Ernest van Wijland ( IRIF, Université Paris-Cité )

Among clustering objectives, k-Means is arguably the most well-known. Given a collection of points in a metric space, the goal is to partition them into k clusters, each with an associated center, so as to minimize the sum of squared distances of points to their cluster centers.
In this seminar, we go over our recent work, describing a polynomial-time 5.83-approximation algorithm for k-Means in general metrics.

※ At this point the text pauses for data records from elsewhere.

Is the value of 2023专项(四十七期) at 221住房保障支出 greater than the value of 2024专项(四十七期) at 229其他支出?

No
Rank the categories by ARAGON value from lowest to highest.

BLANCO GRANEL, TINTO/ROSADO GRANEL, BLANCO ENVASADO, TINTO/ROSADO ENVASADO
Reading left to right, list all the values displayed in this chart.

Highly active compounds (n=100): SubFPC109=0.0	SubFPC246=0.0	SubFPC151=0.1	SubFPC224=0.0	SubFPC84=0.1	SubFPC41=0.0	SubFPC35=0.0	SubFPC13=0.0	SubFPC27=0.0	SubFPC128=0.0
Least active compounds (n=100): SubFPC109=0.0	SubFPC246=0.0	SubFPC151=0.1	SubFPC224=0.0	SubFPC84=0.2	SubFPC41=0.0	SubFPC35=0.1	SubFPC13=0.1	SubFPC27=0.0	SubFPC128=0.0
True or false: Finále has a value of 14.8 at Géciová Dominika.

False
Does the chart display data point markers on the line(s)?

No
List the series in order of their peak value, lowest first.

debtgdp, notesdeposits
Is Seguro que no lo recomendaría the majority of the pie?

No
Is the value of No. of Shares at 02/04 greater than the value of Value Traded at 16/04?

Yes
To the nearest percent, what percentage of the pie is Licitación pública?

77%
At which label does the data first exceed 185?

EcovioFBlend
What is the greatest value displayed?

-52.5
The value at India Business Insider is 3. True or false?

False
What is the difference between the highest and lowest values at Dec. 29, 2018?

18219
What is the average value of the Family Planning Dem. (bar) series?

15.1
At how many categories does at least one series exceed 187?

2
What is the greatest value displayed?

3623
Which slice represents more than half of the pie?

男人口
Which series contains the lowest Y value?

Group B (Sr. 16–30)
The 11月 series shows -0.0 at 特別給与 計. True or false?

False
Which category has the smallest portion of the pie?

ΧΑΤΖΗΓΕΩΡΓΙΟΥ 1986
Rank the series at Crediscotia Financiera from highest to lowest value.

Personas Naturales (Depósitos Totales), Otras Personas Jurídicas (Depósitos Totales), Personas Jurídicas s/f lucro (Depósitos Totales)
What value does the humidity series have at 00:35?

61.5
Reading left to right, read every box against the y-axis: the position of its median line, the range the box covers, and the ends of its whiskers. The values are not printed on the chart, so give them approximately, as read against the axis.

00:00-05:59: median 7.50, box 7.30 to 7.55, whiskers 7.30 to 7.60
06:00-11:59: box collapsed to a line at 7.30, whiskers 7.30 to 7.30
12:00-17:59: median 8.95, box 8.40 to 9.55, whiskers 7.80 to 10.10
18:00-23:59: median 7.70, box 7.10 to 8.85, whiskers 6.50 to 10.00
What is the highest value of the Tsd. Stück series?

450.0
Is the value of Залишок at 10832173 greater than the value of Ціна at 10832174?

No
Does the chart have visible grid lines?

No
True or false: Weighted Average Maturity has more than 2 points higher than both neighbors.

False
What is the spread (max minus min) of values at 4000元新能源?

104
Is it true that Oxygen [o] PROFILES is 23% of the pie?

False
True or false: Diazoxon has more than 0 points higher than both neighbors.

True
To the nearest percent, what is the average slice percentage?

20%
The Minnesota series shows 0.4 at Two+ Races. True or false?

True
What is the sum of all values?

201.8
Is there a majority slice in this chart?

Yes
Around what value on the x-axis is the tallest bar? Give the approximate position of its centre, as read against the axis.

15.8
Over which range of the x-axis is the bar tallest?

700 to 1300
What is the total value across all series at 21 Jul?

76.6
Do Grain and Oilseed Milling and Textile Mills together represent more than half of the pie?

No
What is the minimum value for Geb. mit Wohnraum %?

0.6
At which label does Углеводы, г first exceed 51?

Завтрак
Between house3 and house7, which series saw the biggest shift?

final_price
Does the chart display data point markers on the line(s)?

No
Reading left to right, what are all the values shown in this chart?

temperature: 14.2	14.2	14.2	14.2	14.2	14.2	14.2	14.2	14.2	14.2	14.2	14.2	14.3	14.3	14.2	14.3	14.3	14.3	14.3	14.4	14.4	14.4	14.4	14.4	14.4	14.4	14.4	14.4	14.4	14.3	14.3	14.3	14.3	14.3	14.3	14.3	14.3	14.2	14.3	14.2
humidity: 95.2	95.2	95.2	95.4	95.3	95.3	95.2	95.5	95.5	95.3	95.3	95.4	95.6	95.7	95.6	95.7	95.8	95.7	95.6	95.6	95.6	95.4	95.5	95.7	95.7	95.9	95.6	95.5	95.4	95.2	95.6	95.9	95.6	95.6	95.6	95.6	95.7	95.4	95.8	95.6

A natural approach for k-Means is to leverage Lagrangian Multiplier Preserving (LMP) approximations for the facility location problem.
The previous best results for k-Means build upon an adaptation of an LMP 3-approximation for facility location with metric connection costs in [Jain, Vazirani - J.ACM'01] based on a primal-dual method, rather than on the improved LMP greedy 2-approximation for the same problem in [Jain, Mahdian, Markakis, Saberi, Vazirani - J.ACM'03]. The barrier to using the improved LMP algorithm was that no adaptation of this algorithm and its analysis to the case of squared metric connection costs was known (since squared distances violate triangle inequality). We show how to overcome this barrier by providing such an adaptation and a way to apply it to k-Means.

This is joint work with Moses Charikar, Vincent Cohen-Addad, Ruiquan Gao, Fabrizio Grandoni and Euiwoong Lee.